__ACTIVITY__: In the records below, which lines include "plate"? Copy them.

__PROVIDED DATA__:
======
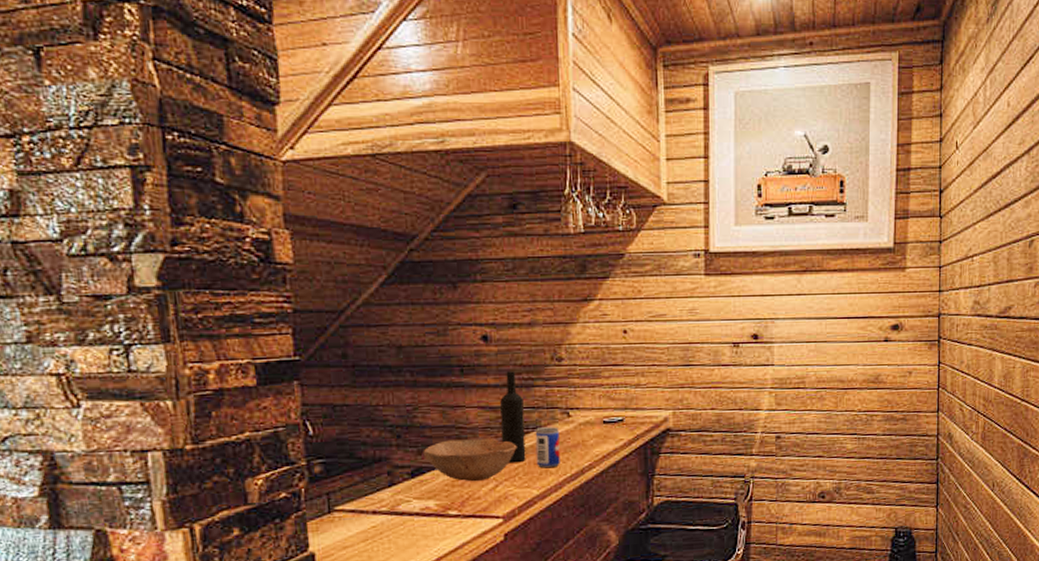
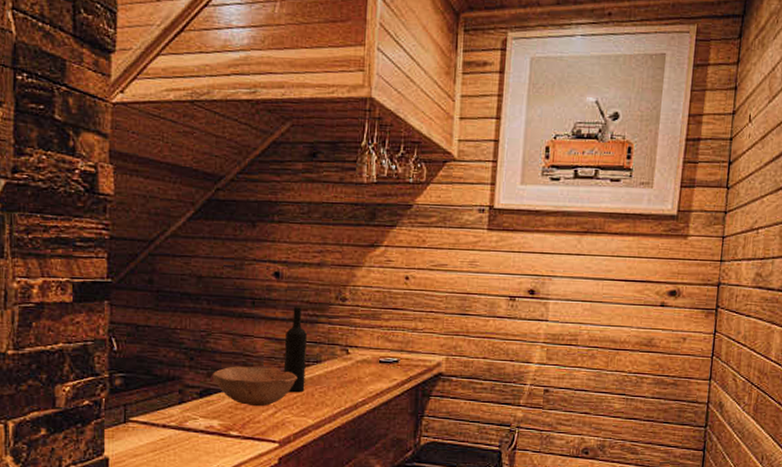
beer can: present [535,427,560,469] -> none [314,361,337,401]

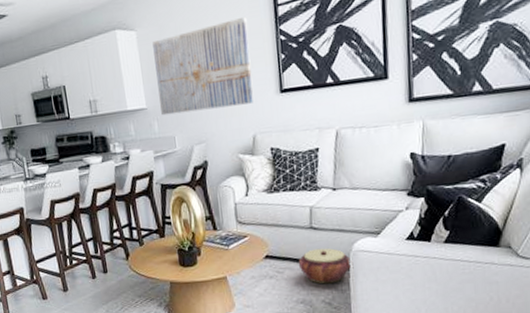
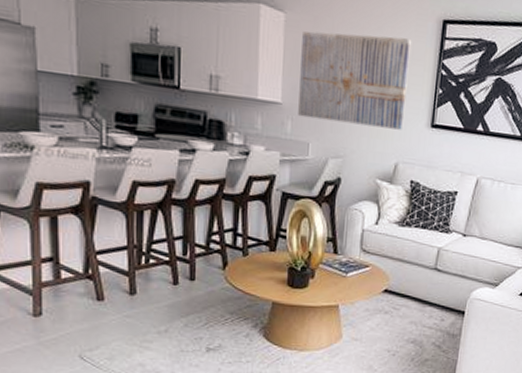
woven basket: present [298,248,351,284] -> none [416,290,467,327]

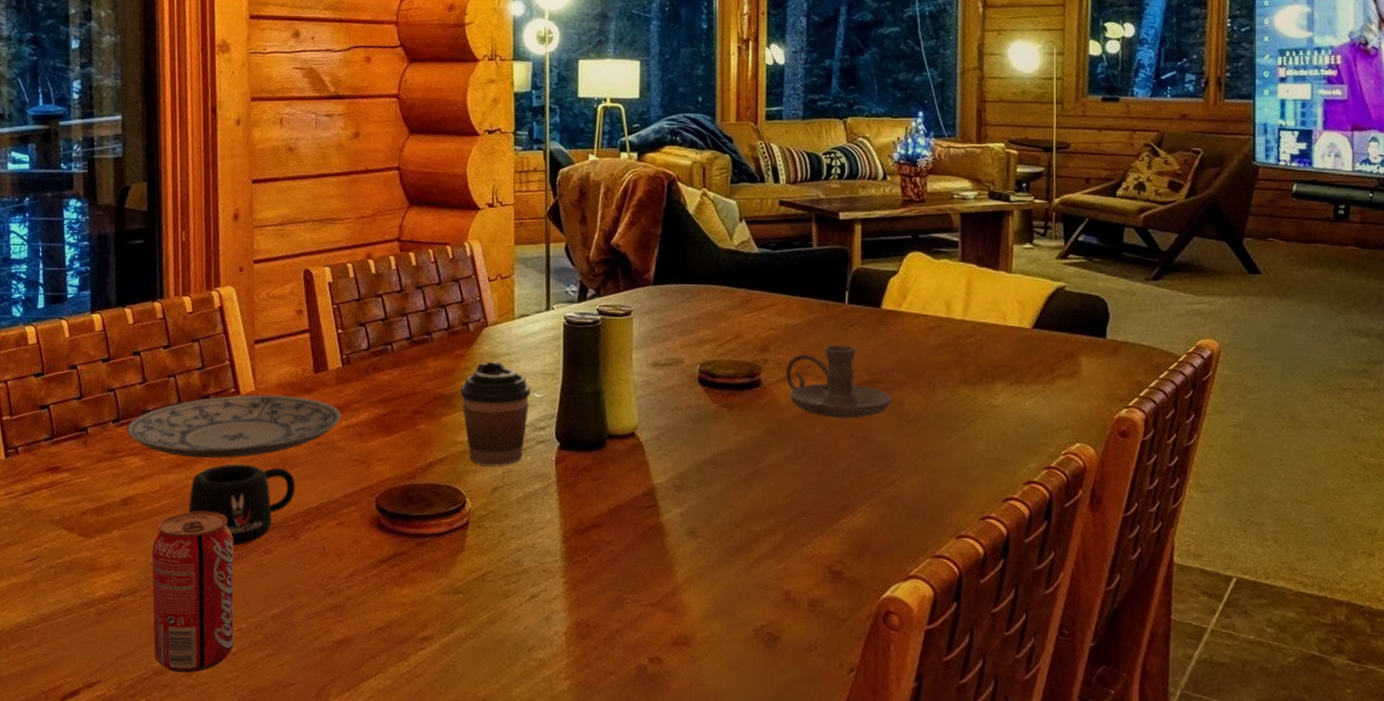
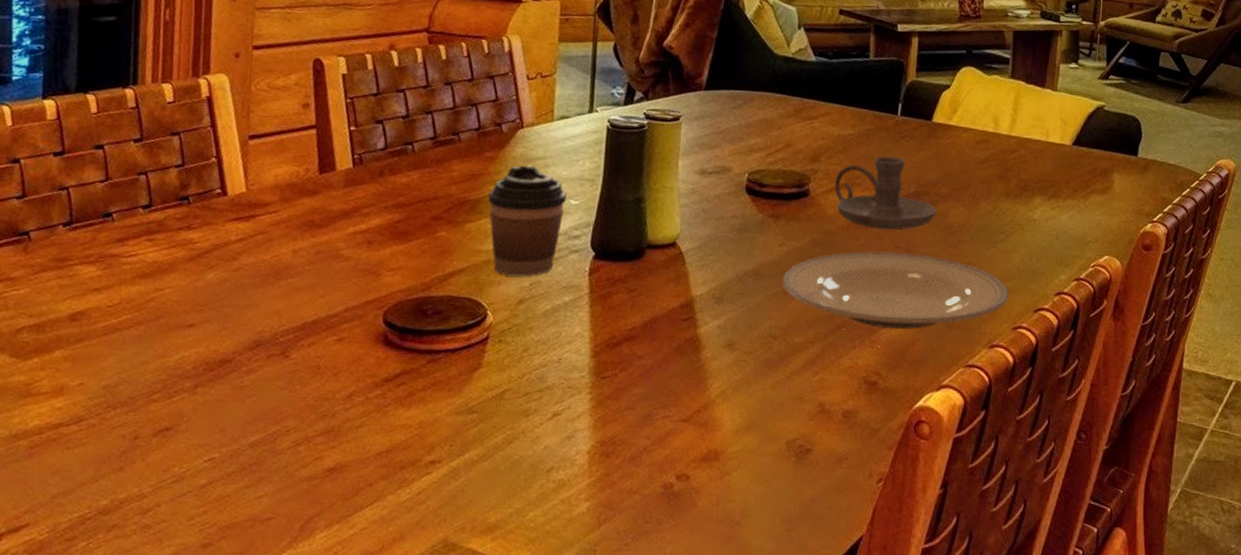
plate: present [126,394,341,459] -> none [80,196,349,268]
beverage can: present [152,511,234,674] -> none [100,327,209,511]
mug: present [188,464,296,546] -> none [155,274,289,366]
plate: none [740,440,973,519] -> present [782,251,1008,330]

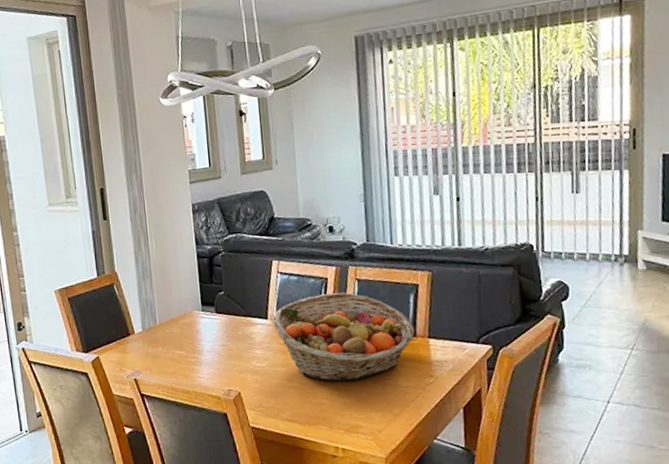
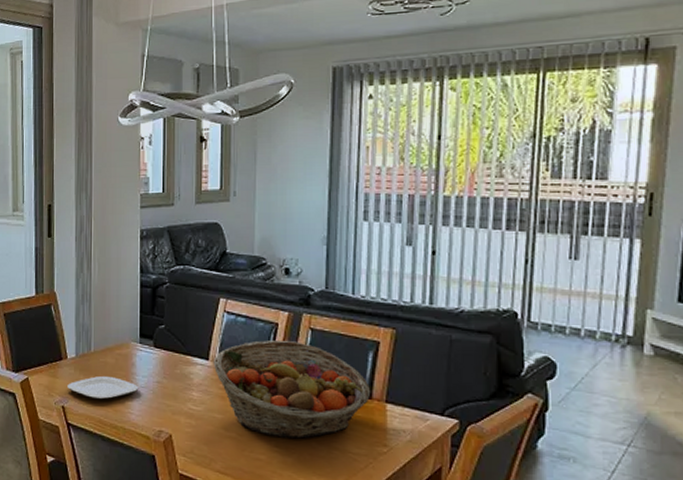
plate: none [137,345,206,369] -> present [67,375,139,400]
======
__RESULT OF THIS TASK__:
plate: present [126,394,341,459] -> none [80,196,349,268]
plate: none [740,440,973,519] -> present [782,251,1008,330]
plate: none [137,345,206,369] -> present [67,375,139,400]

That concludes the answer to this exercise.